Recensie
Recensie Netflix-serie 'Vikings: Valhalla'
Imposante sets, kostuums, wapens en schepen, maar Ragnar Lothbrok en zijn strijdmakkers worden node gemist.
Regie: Steve Saint Leger, Jeb Stuart | Cast: Sam Corlett (Leif Eriksson), Frida Gustavsson (Freydis Eriksdotter), Leo Suter (Harald Sigurdsson), Laura Berlin (Emma of Normandy), Jóhannes Haukur Jóhannesson (Olaf Haraldsson), e.a. | Afleveringen: 8 | Speelduur: 44-59 minuten | Jaar: 2022
Even wennen is het wel, zo'n nieuw clubje Vikingen. In de eerste aflevering van Vikings: Valhalla varen ze de haven binnen van het fictieve stadje Kattegat, de uitvalsbasis van de Noormannen en -vrouwen. De imposante sets, kostuums, wapens en schepen ogen nog steeds hetzelfde, maar Ragnar Lothbrok en zijn strijdmakkers worden node gemist.

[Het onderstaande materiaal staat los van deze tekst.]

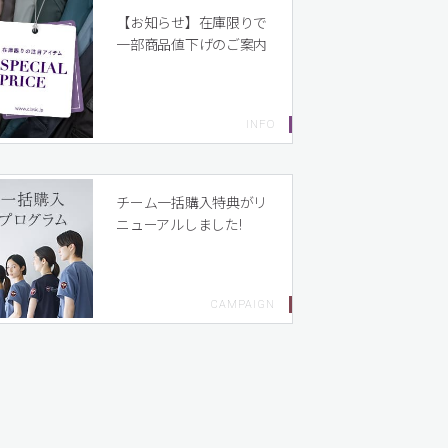
【お知らせ】在庫限りで
一部商品値下げのご案内
チーム一括購入特典がリ
ニューアルしました!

Er is een eeuw verstreken, dus vanzelfsprekend zijn de sterfelijke helden en heldinnen uit de populaire serie Vikings inmiddels niet meer in leven. Wel heeft Ragnar in de loop der jaren een mythische status verworven onder zijn nazaten. Voorafgaand aan de strijd brullen de bruuske baardmannen af en toe zijn naam, bij wijze van inspiratie en ophitsing.
Vikings: Valhalla is in vergelijking met de hoofdserie opvallend rechtlijnig van aard. Meervoudige wraakmissies vormen het uitgangspunt in deze spin-off-serie. Zo trommelt koning Knoet de Grote een enorm leger op, om alle Vikingbroeders te wreken die op Sint Brixius-dag werden afgeslacht. Daarnaast komen Leif Eriksson en Freydis Eriksdotter (respectievelijk de zoon en dochter van de legendarische Erik de Rode) helemaal vanuit Groenland naar Noorwegen gevaren om wraak te nemen op een christelijke smeerlap. En dan zet ook een godsdienstwaanzinnige nog alles op alles om te achterhalen wie zijn handlangers heeft vermoord. Reken vooral niet op genade.
Onderling rammelen de verhoudingen ook stevig. De ingescheepte Vikingen die naar Engeland vertrekken vallen uiteen in twee moeilijk te verenigen kampen: christenen en heidenen. Jammer genoeg blijft de theologische strijd tussen beide groepen beperkt tot wat platte verwijtjes hier en daar. Er lijkt nauwelijks nog interesse voor de invulling die de ander aan zijn of haar geloof geeft, en dat was nou juist een van de zaken die de vorige serie zo boeiend maakte.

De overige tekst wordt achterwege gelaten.